━━━━━ Extracted records ━━━━━

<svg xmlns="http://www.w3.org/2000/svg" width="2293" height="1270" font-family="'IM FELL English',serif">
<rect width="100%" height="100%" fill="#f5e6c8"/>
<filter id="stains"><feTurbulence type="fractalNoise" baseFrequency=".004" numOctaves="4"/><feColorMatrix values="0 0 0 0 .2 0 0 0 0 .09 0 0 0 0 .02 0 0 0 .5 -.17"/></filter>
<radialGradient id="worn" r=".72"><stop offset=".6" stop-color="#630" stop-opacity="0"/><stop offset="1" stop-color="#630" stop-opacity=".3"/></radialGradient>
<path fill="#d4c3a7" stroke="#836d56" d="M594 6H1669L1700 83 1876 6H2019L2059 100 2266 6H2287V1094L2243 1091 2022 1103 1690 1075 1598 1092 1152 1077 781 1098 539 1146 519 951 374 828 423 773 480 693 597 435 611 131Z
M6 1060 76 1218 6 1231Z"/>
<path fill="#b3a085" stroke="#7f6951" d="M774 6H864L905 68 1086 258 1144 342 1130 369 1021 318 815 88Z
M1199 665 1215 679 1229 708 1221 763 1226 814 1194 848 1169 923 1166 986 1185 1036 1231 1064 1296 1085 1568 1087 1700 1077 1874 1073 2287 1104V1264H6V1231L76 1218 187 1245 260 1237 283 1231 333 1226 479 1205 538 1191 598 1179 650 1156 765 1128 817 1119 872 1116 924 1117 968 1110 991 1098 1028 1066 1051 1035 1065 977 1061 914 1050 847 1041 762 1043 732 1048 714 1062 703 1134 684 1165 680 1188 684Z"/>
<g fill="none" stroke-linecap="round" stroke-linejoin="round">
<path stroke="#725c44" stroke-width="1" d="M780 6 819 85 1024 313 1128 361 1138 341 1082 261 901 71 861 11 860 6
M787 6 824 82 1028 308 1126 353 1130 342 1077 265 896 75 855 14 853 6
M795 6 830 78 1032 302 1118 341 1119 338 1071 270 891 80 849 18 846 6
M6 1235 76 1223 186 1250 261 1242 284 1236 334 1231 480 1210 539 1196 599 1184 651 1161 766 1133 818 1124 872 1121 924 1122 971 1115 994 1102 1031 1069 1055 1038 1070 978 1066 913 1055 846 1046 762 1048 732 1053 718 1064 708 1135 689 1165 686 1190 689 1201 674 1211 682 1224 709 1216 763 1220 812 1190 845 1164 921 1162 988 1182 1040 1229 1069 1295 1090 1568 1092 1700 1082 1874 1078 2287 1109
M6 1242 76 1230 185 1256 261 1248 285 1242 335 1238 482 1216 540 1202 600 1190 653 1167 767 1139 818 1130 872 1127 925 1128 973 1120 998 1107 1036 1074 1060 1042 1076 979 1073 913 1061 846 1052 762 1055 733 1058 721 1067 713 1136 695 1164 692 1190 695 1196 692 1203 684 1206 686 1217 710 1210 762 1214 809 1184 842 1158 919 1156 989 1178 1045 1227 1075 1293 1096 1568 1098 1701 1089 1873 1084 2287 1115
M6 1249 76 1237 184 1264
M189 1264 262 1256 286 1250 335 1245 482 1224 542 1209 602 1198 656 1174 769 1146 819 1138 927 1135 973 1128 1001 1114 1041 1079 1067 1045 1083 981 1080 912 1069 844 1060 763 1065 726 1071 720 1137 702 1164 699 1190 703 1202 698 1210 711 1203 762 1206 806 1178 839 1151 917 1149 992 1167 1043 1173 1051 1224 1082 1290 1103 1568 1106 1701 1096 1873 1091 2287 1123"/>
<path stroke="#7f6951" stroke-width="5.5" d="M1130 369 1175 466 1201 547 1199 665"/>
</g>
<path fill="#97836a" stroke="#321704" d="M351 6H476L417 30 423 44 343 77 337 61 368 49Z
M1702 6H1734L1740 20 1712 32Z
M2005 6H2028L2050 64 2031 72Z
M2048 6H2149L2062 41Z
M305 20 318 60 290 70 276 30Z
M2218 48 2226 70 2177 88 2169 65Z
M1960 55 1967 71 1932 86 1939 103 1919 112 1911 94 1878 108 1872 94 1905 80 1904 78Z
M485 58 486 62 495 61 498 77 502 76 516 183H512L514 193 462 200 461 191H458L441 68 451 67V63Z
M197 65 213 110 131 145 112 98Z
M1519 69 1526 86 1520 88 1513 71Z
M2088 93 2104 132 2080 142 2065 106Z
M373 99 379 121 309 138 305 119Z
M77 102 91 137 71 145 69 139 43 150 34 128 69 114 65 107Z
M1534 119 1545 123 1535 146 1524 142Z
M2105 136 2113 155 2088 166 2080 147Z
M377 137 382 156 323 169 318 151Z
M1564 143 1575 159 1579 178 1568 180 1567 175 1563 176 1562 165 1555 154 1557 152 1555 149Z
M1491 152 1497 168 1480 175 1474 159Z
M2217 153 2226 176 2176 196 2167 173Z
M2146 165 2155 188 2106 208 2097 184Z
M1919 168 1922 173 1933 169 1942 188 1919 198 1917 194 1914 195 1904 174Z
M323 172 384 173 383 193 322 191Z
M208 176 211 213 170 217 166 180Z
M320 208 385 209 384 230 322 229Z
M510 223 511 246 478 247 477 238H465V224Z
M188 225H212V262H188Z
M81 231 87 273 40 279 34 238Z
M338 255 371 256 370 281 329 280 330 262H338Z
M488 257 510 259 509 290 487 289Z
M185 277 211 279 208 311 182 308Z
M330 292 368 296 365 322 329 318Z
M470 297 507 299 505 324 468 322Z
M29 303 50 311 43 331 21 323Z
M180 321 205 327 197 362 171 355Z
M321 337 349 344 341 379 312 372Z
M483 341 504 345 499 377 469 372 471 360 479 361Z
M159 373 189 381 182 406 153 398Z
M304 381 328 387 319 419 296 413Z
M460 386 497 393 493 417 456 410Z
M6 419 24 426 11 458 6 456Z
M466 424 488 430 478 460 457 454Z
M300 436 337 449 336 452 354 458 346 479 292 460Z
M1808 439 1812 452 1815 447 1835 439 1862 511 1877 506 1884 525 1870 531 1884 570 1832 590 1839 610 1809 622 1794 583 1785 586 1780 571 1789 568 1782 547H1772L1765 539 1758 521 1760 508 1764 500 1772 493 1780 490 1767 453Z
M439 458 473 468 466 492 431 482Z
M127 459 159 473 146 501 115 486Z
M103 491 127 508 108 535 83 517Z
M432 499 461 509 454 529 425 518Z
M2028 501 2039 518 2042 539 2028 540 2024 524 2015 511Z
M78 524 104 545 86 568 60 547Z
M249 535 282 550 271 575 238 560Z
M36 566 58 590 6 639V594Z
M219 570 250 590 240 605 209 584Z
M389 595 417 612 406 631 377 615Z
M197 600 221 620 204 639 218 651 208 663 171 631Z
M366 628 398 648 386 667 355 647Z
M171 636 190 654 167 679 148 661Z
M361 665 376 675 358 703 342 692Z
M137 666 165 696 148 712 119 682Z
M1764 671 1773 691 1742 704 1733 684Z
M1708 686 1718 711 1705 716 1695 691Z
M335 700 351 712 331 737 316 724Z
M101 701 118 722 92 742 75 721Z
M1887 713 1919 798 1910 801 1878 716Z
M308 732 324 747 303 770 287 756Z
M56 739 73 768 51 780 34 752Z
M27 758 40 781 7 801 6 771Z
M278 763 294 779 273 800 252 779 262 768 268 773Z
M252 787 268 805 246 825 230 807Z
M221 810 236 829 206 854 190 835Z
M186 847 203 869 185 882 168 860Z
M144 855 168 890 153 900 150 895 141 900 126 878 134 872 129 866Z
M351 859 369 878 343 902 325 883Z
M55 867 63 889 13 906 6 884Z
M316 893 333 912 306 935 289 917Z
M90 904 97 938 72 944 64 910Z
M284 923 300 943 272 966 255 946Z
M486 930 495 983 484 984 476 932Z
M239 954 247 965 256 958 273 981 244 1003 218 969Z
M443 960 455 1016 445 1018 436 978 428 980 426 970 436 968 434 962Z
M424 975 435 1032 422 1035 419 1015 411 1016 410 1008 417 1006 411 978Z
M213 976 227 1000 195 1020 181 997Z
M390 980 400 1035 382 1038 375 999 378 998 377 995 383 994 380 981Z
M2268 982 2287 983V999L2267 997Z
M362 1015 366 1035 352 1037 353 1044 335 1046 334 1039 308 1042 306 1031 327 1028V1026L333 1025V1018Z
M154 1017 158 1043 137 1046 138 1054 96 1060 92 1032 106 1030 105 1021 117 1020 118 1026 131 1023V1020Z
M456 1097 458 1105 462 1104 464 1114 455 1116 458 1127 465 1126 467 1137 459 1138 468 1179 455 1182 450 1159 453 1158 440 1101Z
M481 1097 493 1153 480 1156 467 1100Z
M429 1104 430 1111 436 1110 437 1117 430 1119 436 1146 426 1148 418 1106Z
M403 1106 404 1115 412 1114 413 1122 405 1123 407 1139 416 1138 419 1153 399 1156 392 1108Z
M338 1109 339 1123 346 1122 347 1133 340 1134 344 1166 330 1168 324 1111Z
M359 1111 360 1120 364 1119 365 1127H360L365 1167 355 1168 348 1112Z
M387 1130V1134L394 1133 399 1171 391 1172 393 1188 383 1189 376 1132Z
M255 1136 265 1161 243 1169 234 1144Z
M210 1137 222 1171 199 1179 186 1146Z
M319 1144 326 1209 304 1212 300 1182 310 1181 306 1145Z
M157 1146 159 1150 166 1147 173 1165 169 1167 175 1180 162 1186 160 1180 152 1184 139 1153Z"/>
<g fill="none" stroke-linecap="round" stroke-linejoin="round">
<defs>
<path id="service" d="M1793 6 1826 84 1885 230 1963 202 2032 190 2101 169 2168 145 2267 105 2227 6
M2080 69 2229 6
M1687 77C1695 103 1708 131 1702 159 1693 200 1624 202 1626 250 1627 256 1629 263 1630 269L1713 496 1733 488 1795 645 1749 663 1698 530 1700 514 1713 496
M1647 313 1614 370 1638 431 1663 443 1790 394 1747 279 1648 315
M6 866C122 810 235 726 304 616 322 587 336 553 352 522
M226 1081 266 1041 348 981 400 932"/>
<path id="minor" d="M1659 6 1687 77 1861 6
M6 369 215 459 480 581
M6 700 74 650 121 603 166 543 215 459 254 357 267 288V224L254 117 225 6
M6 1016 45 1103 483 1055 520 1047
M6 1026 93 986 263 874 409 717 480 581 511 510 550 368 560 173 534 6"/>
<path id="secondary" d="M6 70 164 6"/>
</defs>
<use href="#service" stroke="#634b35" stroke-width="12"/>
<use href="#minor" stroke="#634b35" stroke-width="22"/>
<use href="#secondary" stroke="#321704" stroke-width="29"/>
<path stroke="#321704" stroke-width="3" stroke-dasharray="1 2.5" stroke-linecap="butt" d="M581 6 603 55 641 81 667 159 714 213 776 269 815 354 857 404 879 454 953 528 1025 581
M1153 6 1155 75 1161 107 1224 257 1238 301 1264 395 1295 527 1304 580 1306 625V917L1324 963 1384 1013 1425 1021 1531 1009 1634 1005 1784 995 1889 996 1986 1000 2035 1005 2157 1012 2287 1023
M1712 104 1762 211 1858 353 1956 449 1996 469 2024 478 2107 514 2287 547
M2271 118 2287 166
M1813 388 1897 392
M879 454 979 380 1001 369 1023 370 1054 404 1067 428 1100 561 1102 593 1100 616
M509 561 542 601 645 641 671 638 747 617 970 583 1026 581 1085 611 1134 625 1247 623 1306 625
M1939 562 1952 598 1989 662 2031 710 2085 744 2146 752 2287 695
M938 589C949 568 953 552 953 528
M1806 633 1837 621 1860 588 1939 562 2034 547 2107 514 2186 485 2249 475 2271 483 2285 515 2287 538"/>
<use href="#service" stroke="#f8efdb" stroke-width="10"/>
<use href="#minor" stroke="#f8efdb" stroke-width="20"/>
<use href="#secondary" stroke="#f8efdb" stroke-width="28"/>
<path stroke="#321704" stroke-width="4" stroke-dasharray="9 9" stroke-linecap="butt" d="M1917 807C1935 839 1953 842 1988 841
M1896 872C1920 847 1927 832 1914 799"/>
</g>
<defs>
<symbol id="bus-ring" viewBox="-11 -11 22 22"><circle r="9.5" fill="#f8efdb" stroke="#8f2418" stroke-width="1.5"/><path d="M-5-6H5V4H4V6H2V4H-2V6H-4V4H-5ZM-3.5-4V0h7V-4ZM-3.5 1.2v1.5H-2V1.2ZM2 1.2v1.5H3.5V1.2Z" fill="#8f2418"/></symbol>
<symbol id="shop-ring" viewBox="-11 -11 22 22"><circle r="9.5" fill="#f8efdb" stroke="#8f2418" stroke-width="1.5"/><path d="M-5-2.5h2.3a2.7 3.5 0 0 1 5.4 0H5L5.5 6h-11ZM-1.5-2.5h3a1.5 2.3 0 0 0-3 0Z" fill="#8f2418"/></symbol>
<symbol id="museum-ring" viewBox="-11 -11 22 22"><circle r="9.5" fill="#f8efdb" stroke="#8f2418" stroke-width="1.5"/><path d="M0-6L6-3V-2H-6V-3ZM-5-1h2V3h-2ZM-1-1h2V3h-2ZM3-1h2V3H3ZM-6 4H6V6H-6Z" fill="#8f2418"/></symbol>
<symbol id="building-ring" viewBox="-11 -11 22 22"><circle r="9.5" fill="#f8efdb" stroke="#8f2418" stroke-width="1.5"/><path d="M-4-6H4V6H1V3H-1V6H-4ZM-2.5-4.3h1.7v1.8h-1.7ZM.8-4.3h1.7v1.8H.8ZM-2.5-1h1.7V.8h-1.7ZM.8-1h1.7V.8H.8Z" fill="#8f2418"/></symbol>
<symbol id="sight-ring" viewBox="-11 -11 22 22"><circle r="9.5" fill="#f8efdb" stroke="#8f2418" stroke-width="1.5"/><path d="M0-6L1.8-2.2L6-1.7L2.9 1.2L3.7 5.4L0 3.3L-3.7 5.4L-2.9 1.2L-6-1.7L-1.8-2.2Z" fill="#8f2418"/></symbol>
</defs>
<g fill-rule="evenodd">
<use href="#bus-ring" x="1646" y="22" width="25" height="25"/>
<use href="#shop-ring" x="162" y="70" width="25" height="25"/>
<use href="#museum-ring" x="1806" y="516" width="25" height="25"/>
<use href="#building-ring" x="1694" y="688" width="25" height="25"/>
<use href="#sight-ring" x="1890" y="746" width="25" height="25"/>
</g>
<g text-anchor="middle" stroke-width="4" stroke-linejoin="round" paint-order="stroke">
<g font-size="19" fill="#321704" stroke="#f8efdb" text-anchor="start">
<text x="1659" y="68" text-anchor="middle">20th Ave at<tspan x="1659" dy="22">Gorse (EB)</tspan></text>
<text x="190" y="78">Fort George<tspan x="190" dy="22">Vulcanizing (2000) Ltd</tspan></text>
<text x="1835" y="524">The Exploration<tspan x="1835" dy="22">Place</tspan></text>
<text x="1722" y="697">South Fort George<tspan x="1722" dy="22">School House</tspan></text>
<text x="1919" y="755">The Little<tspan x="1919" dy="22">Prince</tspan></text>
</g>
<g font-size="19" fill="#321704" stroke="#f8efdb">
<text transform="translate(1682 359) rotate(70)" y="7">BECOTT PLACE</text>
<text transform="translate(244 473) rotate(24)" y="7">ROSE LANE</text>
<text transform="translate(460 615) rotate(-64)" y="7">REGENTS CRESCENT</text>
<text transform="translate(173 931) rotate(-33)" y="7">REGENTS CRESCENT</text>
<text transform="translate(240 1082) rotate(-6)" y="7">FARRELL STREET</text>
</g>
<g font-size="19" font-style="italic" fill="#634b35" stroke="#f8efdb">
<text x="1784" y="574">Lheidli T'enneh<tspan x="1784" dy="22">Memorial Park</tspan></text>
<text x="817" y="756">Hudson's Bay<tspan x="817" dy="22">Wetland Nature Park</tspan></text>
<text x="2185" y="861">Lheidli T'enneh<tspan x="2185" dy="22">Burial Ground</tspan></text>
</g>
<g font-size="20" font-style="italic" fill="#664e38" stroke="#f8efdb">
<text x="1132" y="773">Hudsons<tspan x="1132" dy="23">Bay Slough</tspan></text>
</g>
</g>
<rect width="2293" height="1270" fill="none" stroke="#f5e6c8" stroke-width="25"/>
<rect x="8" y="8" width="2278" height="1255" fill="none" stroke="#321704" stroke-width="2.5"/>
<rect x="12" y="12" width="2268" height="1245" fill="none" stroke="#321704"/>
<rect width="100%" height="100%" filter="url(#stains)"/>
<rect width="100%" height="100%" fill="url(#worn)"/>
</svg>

━━━━━

> [The problem]:
All lines in the data above from the one with "M2005 6H2028L2050 64 2031 72Z" through the one with "M2105 136 2113 155 2088 166 2080 147Z" must be repeated exactly, and no others.

> [Output for this exercise]:
M2005 6H2028L2050 64 2031 72Z
M2048 6H2149L2062 41Z
M305 20 318 60 290 70 276 30Z
M2218 48 2226 70 2177 88 2169 65Z
M1960 55 1967 71 1932 86 1939 103 1919 112 1911 94 1878 108 1872 94 1905 80 1904 78Z
M485 58 486 62 495 61 498 77 502 76 516 183H512L514 193 462 200 461 191H458L441 68 451 67V63Z
M197 65 213 110 131 145 112 98Z
M1519 69 1526 86 1520 88 1513 71Z
M2088 93 2104 132 2080 142 2065 106Z
M373 99 379 121 309 138 305 119Z
M77 102 91 137 71 145 69 139 43 150 34 128 69 114 65 107Z
M1534 119 1545 123 1535 146 1524 142Z
M2105 136 2113 155 2088 166 2080 147Z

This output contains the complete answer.